Yesterday this lady’s daughter of 31 years wrote about her decision to potentially never have any children. Click here to read “No Kids… No Regrets”. Today we hear her opinion… as a grandmother not to be…
Every story has two sides to it…On the one hand, a grandmother wants her daughter to be happy and have a life filled with memories and family life; On the other, the 30 something year old daughter doesn’t intend on having children. How to deal with such a delicate issue?
When I found out that my 32 year old daughter didn’t want to have children I was upset, not only for myself but for her husband who is not 100% sure if that’s what he really wants. I can only feel that if they make this decision in their 30’s – they may regret it when they are in their 40’s when it will perhaps be too late to become parents.
So what if they can travel and be financially better off, have a good career, better home without juggling kids/career/hobbies but they will not experience the joy of Christmas morning with children opening presents from Santa or saying “I love you Mummy/Daddy” or reading to them before they go to sleep.
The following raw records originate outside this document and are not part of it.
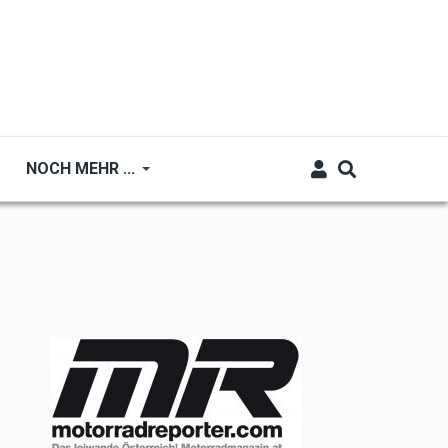
NOCH MEHR ...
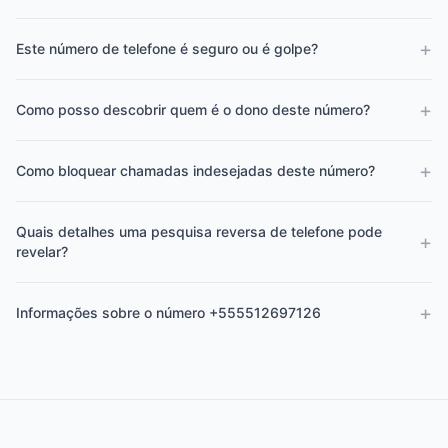
+
Este número de telefone é seguro ou é golpe?
+
Como posso descobrir quem é o dono deste número?
+
Como bloquear chamadas indesejadas deste número?
Quais detalhes uma pesquisa reversa de telefone pode
+
revelar?
+
Informações sobre o número +555512697126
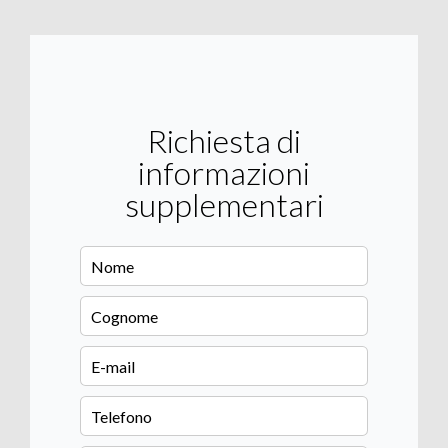
Richiesta di
informazioni
supplementari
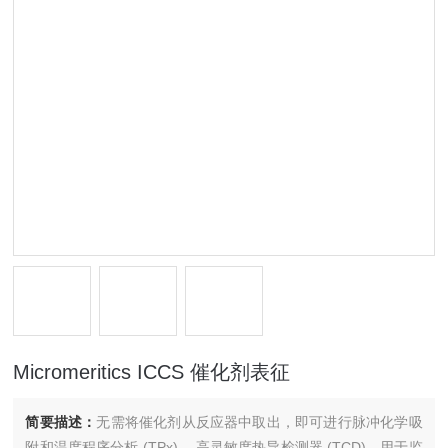
Micromeritics ICCS 催化剂表征
简要描述：
无需将催化剂从反应器中取出，即可进行脉冲化学吸
附和温度程序分析 (TPx)。 高灵敏度热导检测器 (TCD)，用于监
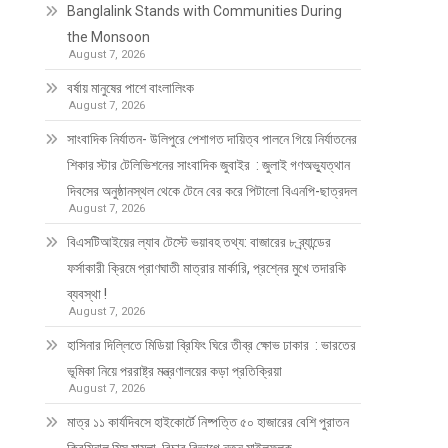
Banglalink Stands with Communities During
the Monsoon
August 7, 2026
বর্ষায় মানুষের পাশে বাংলালিংক
August 7, 2026
সাংবাদিক নির্যাতন- উলিপুরে পেশাগত দায়িত্ব পালনে গিয়ে নির্যাতনের
শিকার স্টার টেলিভিশনের সাংবাদিক জুবাইর : জুলাই গণঅভ্যুত্থান
দিবসের অনুষ্ঠানস্থল থেকে টেনে বের করে পিটালো বিএনপি-ছাত্রদল
August 7, 2026
বিএসটিআইয়ের ল্যাব টেস্টে ভয়াবহ তথ্য: বাজারের ৮ ব্র্যান্ডের
ফর্সাকারী ক্রিমে প্রাণঘাতী মাত্রার মার্কারি, প্রশ্নের মুখে তদারকি
ব্যবস্থা !
August 7, 2026
হাসিনার দিল্লিতে মিডিয়া ব্রিফিং ঘিরে তীব্র ক্ষোভ ঢাকার : ভারতের
ভূমিকা নিয়ে পররাষ্ট্র মন্ত্রণালয়ের কড়া প্রতিক্রিয়া
August 7, 2026
মাত্র ১১ কার্যদিবসে হাইকোর্টে নিষ্পত্তি ৫০ হাজারের বেশি পুরাতন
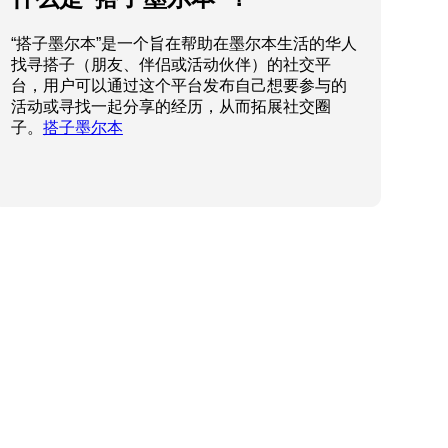
“搭子墨尔本”是一个旨在帮助在墨尔本生活的华人
找寻搭子（朋友、伴侣或活动伙伴）的社交平
台，用户可以通过这个平台发布自己想要参与的
活动或寻找一起分享的经历，从而拓展社交圈
子。
搭子墨尔本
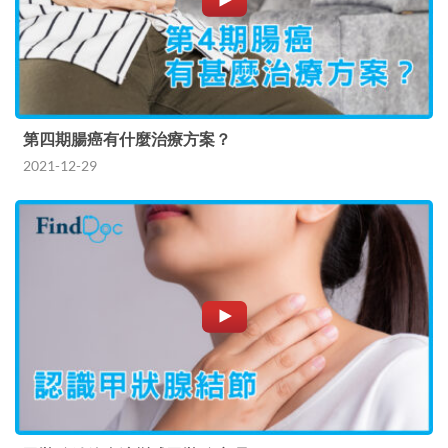
第四期腸癌有什麼治療方案？
2021-12-29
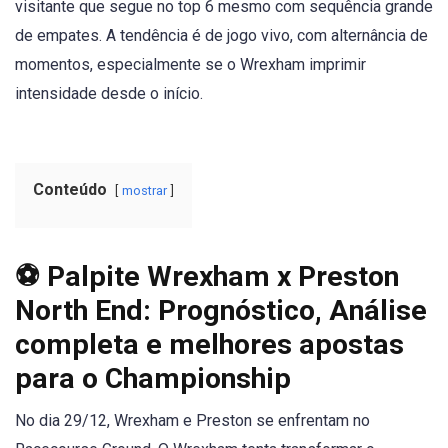
visitante que segue no top 6 mesmo com sequência grande
de empates. A tendência é de jogo vivo, com alternância de
momentos, especialmente se o Wrexham imprimir
intensidade desde o início.
Conteúdo
mostrar
⚽ Palpite Wrexham x Preston
North End: Prognóstico, Análise
completa e melhores apostas
para o Championship
No dia 29/12, Wrexham e Preston se enfrentam no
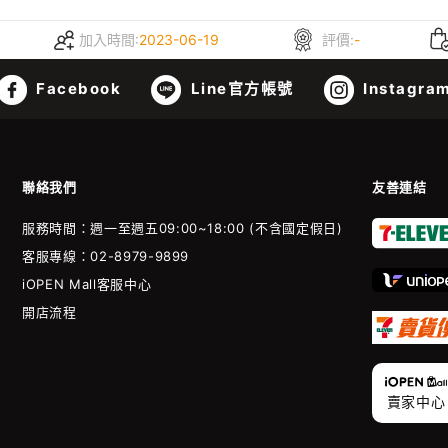
加入時間:
2023-06-19
評價:
-
Facebook
Line官方帳號
Instagra
聯絡我們
友善連結
服務時間：週一至週五09:00~18:00 (不含國定假日)
客服專線：02-8979-9899
iOPEN Mall客服中心
開店流程
賣家中心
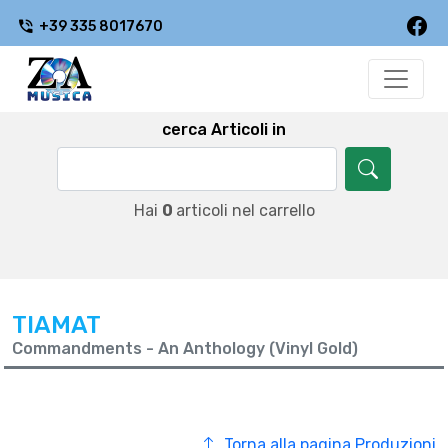
+39 335 8017670
cerca Articoli in
Hai
0
articoli nel carrello
TIAMAT
Commandments - An Anthology (Vinyl Gold)
Torna alla pagina Produzioni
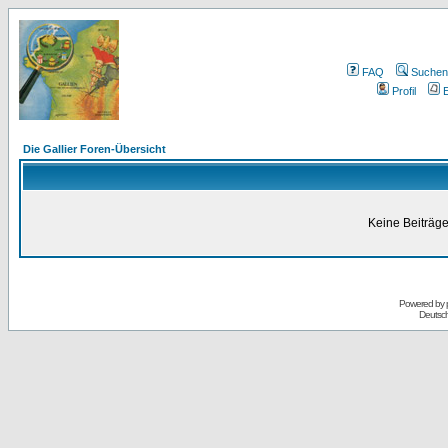
FAQ
Suchen
Profil
E
Die Gallier Foren-Übersicht
Keine Beiträge
Powered by
Deutsc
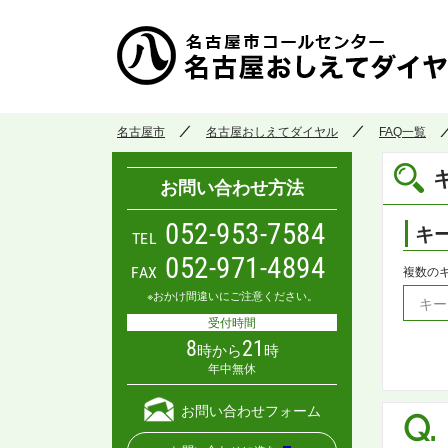
名古屋市
名古屋おしえてダイヤル
FAQ一覧
お問い合わせ方法
052-953-7584
キ
TEL
052-971-4894
FAX
複数の
※おかけ間違いにご注意ください。
受付時間
8
21
時から
時
年中無休
お問い合わせフォーム
Q.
My daughter will never know the joy of holding her newborn baby and realizing that this little person is a part of her and the sheer joy of knowing that she helped create this perfect little baby. She says she doesn’t feel maternal but how can I tell her that her feelings will change when she has her own children?
When I am with my friends and they talk about their grand-children I feel left out of the conversation. My friends say that having grand-children means so much more to them than when they had their own children and they feel an immense love they can’t remember having with their own children. I am sad because I’m missing out on something so special.
And now I’m having guilty feelings that maybe it’s because of me that she doesn’t want children. She could see all the mistakes I made raising children and it’s turned her off ever being a mother!
No mother is perfect and when we become mothers for the first time we really don’t know what we’re doing, hopefully we have good role models in our mothers, sisters or friends who can give reassurance and guidance.
My daughter will never know the joy of looking at her own daughter and hearing her say “That was the best thing I have ever done!” after her first day rowing on the river.
And when she’s an old woman in her 80’s who is going to check on her, take her shopping or visits to the doctor for check-ups or just sit and have a cup of tea and chat about times past as I did with my own mother.
I may not be well off financially, travelled extensively or have the perfect home, but I do have memories of happy little children laughing and playing in our back yard with their friends and neighbours. Sure, life was busy raising children but somehow I muddled through as most mothers do as I know she would too.